A KPMG survey of 48,000 people found that 50% of US workers use AI at work without knowing if it’s allowed, while 44% admit to using it improperly, including 46% uploading sensitive data to public AI platforms. Additionally, 64% admit relying on AI leads to less effort, 58% don’t fully vet AI outputs, and 57% have made work mistakes due to AI. Despite this, only about half of organizations have AI policies, while 72% of US workers want more AI regulation to build trust and ensure accountability.

$4B

Target is rolling out over 10,000 new items for the summer season across categories like swimwear, home, snacks, and beauty—with thousands of products priced below $20. The launch is part of a broader strategy to attract value-focused consumers amid economic pressure.

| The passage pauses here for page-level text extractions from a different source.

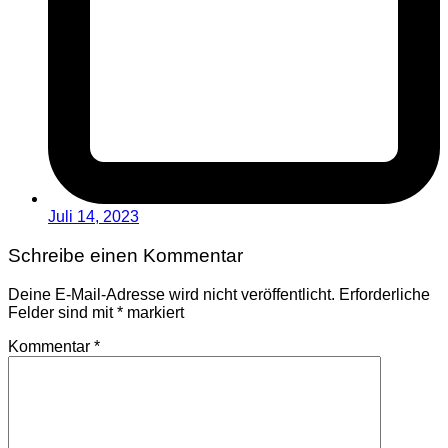
Juli 14, 2023
Schreibe einen Kommentar
Deine E-Mail-Adresse wird nicht veröffentlicht.
Erforderliche
Felder sind mit
*
markiert
Kommentar
*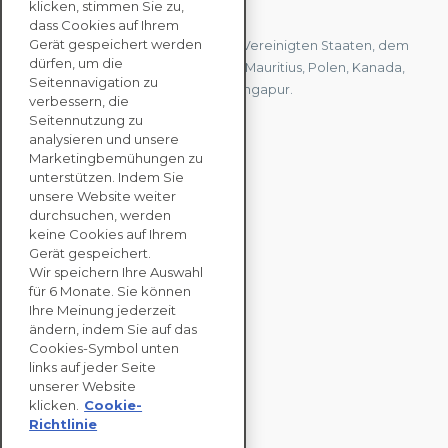
KONTAKTIEREN SIE UNS
klicken, stimmen Sie zu,
dass Cookies auf Ihrem
Gerät gespeichert werden
Wir haben Büros in Frankreich, den Vereinigten Staaten, dem
dürfen, um die
Vereinigten Königreich, Hongkong, Mauritius, Polen, Kanada,
Seitennavigation zu
Deutschland, Japan, Spanien und Singapur.
verbessern, die
Seitennutzung zu
analysieren und unsere
KONTAKTIEREN SIE
Marketingbemühungen zu
UNS
unterstützen. Indem Sie
unsere Website weiter
durchsuchen, werden
keine Cookies auf Ihrem
UNTERNEHMENS
Gerät gespeichert.
LÖSUNGEN
Wir speichern Ihre Auswahl
für 6 Monate. Sie können
NACHHALTIGKEITS
Ihre Meinung jederzeit
ändern, indem Sie auf das
BEWERTUNGEN
Cookies-Symbol unten
RESSOURCEN
links auf jeder Seite
ÜBER
unserer Website
klicken.
Cookie-
Richtlinie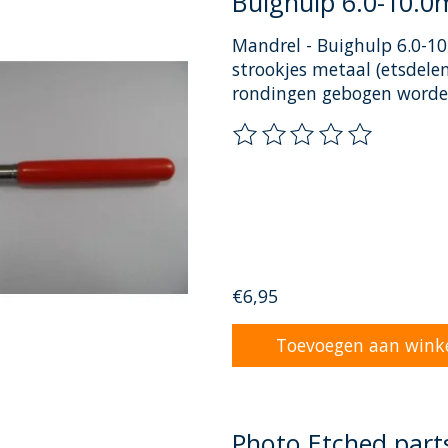
Buighulp 6.0-10.
Mandrel - Buighulp 6.0-1
strookjes metaal (etsdele
rondingen gebogen worden
De beoordeling van dit pr
€6,95
Toevoegen aan wink
Photo Etched parts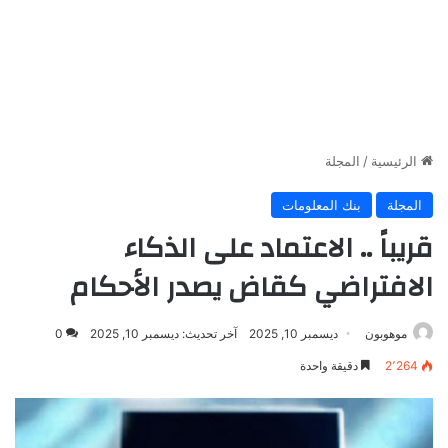
الرئيسية
/
المجلة
المجلة
بنك المعلومات
قريباً .. الاعتماد على الذكاء
الافتراضي كقاض يصدر الأحكام
موهوبون
ديسمبر 10, 2025
آخر تحديث: ديسمبر 10, 2025
0
2٬264
دقيقة واحدة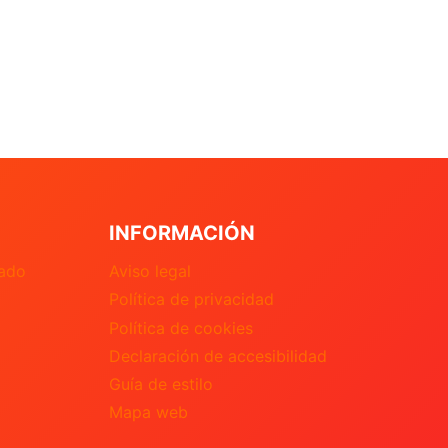
INFORMACIÓN
nado
Aviso legal
Política de privacidad
Política de cookies
Declaración de accesibilidad
Guía de estilo
Mapa web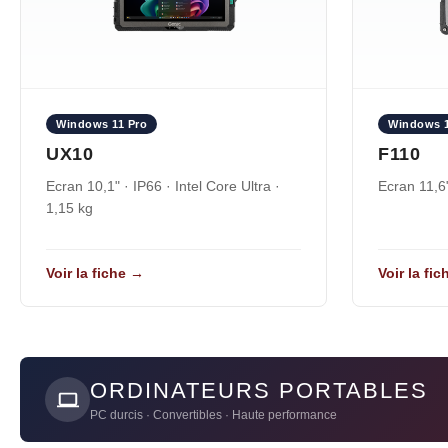
Windows 11 Pro
Windows 1
UX10
F110
Ecran 10,1" · IP66 · Intel Core Ultra ·
Ecran 11,6"
1,15 kg
Voir la fiche →
Voir la fi
ORDINATEURS PORTABLES
PC durcis · Convertibles · Haute performance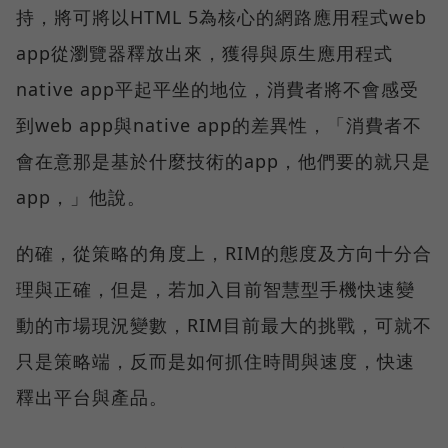
持，將可將以HTML 5為核心的網路應用程式web
app從瀏覽器釋放出來，獲得與原生應用程式
native app平起平坐的地位，消費者將不會感受
到web app與native app的差異性，「消費者不
會在意那是基於什麼技術的app，他們要的就只是
app，」他說。
的確，從策略的角度上，RIM的態度及方向十分合
理與正確，但是，若加入目前智慧型手機快速變
動的市場現況變數，RIM目前最大的挑戰，可就不
只是策略端，反而是如何抓住時間與速度，快速
釋出平台與產品。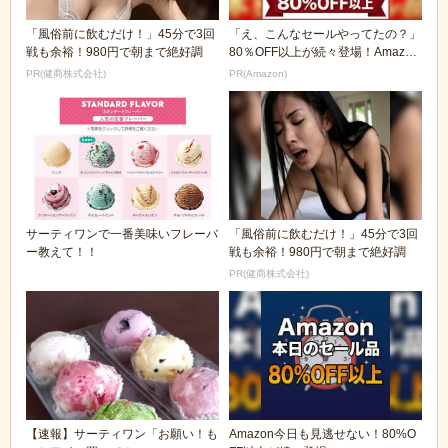
「風俗前に飲むだけ！」45分で3回
「え、こんなセールやってたの？」
戦も余裕！980円で朝まで絶好調
80％OFF以上が続々登場！Amazon
の本気が...
PR(健商株式会社)
PR(Amazon)
サーティワンで一番美味いフレーバ
「風俗前に飲むだけ！」45分で3回
ー教えて！！
戦も余裕！980円で朝まで絶好調
PR(健商株式会社)
【速報】サーティワン「お願い！も
Amazon今日も見逃せない！80%O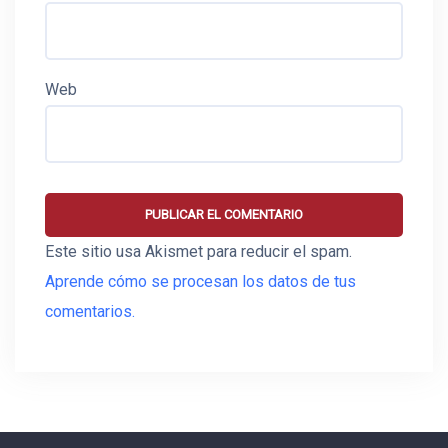
Web
Este sitio usa Akismet para reducir el spam.
Aprende cómo se procesan los datos de tus
comentarios.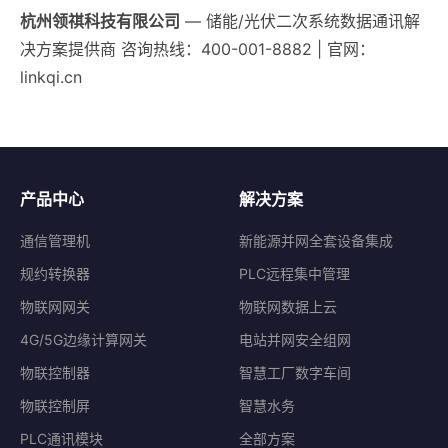
杭州领祺科技有限公司
— 储能/光伏二次系统数据通讯解
决方案提供商 咨询热线：400-001-8882 | 官网：
linkqi.cn
产品中心
解决方案
通信管理机
新能源并网全套设备集成
规约转换器
PLC远程集中管理
物联网网关
物联网数据上云
4G/5G边缘计算网关
电站并网安全组网
物联控制器
智慧工厂数字车间
物联控制屏
智慧水务
PLC通讯模块
全部方案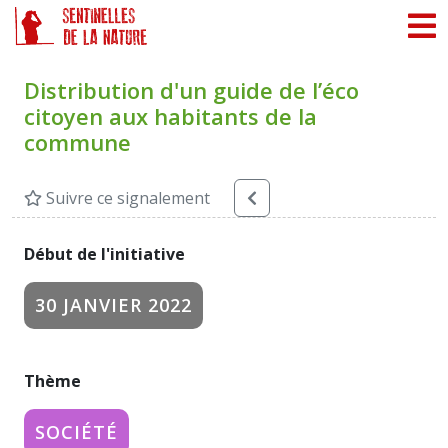
Panneau de gestion des cookies
Distribution d'un guide de l’éco
citoyen aux habitants de la
commune
Suivre ce signalement
Début de l'initiative
30 JANVIER 2022
Thème
SOCIÉTÉ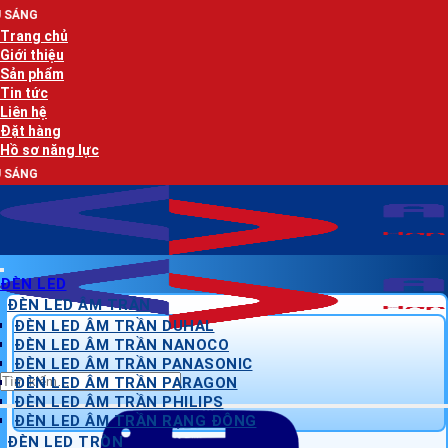
Bỏ
AN LẠC PH
qua
Trang chủ
nội
Giới thiệu
dung
Sản phẩm
Tin tức
Liên hệ
Đặt hàng
Hồ sơ năng lực
AN LẠC PH
ĐÈN LED
ĐÈN LED ÂM TRẦN
ĐÈN LED ÂM TRẦN DUHAL
ĐÈN LED ÂM TRẦN NANOCO
ĐÈN LED ÂM TRẦN PANASONIC
Tìm
ĐÈN LED ÂM TRẦN PARAGON
kiếm:
ĐÈN LED ÂM TRẦN PHILIPS
ĐÈN LED ÂM TRẦN RẠNG ĐÔNG
ĐÈN LED TRÒN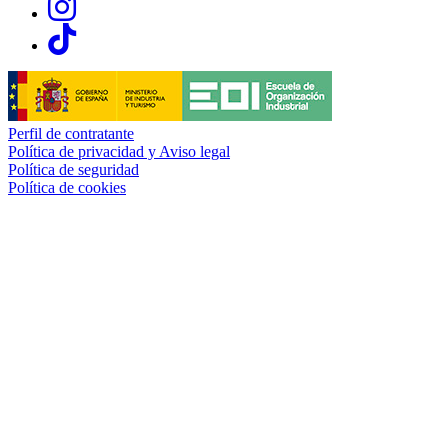
Links, Opens in this window
Perfil de contratante
Política de privacidad y Aviso legal
Política de seguridad
Política de cookies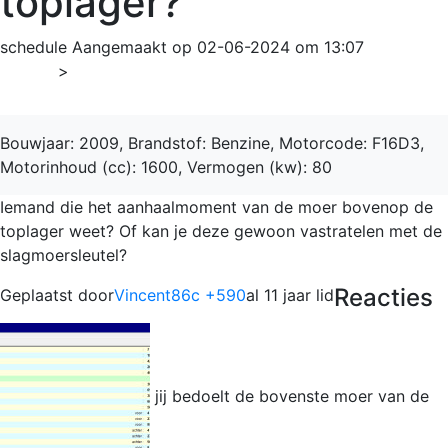
toplager?
schedule
Aangemaakt op 02-06-2024 om 13:07
Home
>
Nubira
Bouwjaar: 2009, Brandstof: Benzine, Motorcode: F16D3,
Motorinhoud (cc): 1600, Vermogen (kw): 80
Iemand die het aanhaalmoment van de moer bovenop de
toplager weet? Of kan je deze gewoon vastratelen met de
slagmoersleutel?
Reacties
Geplaatst door
Vincent86c +590
al 11 jaar lid
jij bedoelt de bovenste moer van de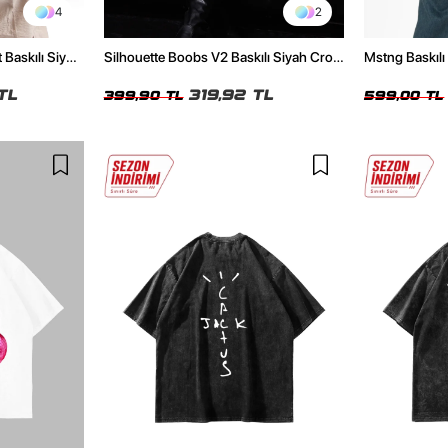
4
2
 Baskılı Siyah
Silhouette Boobs V2 Baskılı Siyah Crop
Mstng Baskılı
Top
Beyaz Tshirt
TL
319,92 TL
399,90 TL
599,00 TL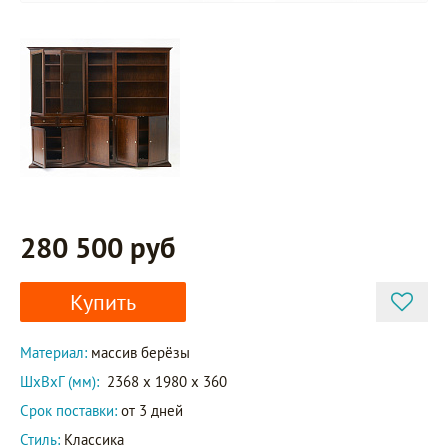
280 500 руб
Купить
Материал:
массив берёзы
ШxВxГ (мм):
2368 x 1980 x 360
Срок поставки:
от 3 дней
Стиль:
Классика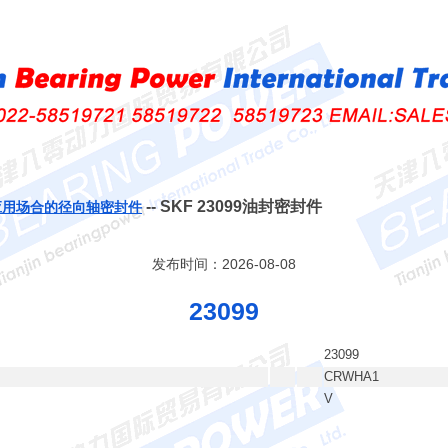
-- SKF 23099油封密封件
应用场合的径向轴密封件
发布时间：2026-08-08
23099
23099
CRWHA1
V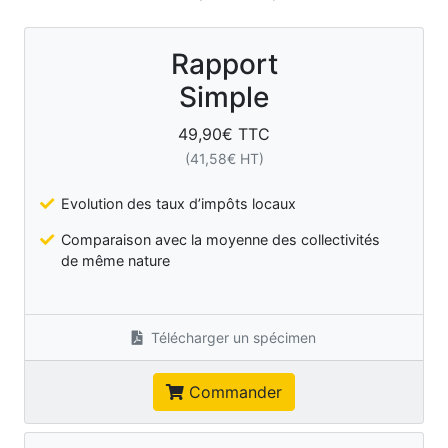
Rapport
Simple
49,90
€ TTC
(
41,58
€ HT)
Evolution des taux d’impôts locaux
Comparaison avec la moyenne des collectivités
de même nature
Télécharger un spécimen
Commander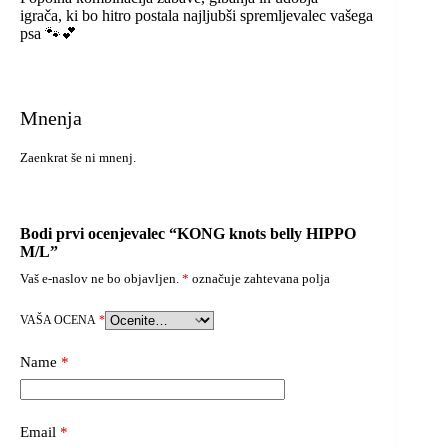
igrača, ki bo hitro postala najljubši spremljevalec vašega
psa 🐾💕
Mnenja
Zaenkrat še ni mnenj.
Bodi prvi ocenjevalec “KONG knots belly HIPPO
M/L”
Vaš e-naslov ne bo objavljen.
*
označuje zahtevana polja
VAŠA OCENA
*
Name
*
Email
*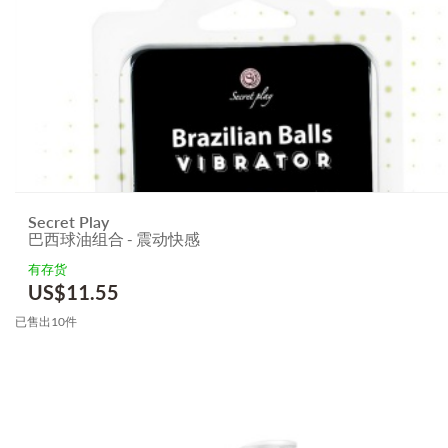
Secret Play
巴西球油组合 - 震动快感
有存货
US$
11.55
已售出10件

The retailer is also investing $4 to $5 billion into store upgrades, supply chains, and tech, while hosting weekly in-store events throughout June to drive foot traffic and seasonal sales.

300M

Amazon now boasts an ad-supported reach of 300 million in the U.S., up 25 million from last year, reinforcing its dominance across Prime Video, Twitch, Amazon Music, and more.
It reported $14 billion in Q1 2025 ad revenue, fueled by full-funnel strategies and AI-driven shoppable and pause ads, while tapping into its 130 million Prime members and exclusive sports rights to offer unmatched scale and precision.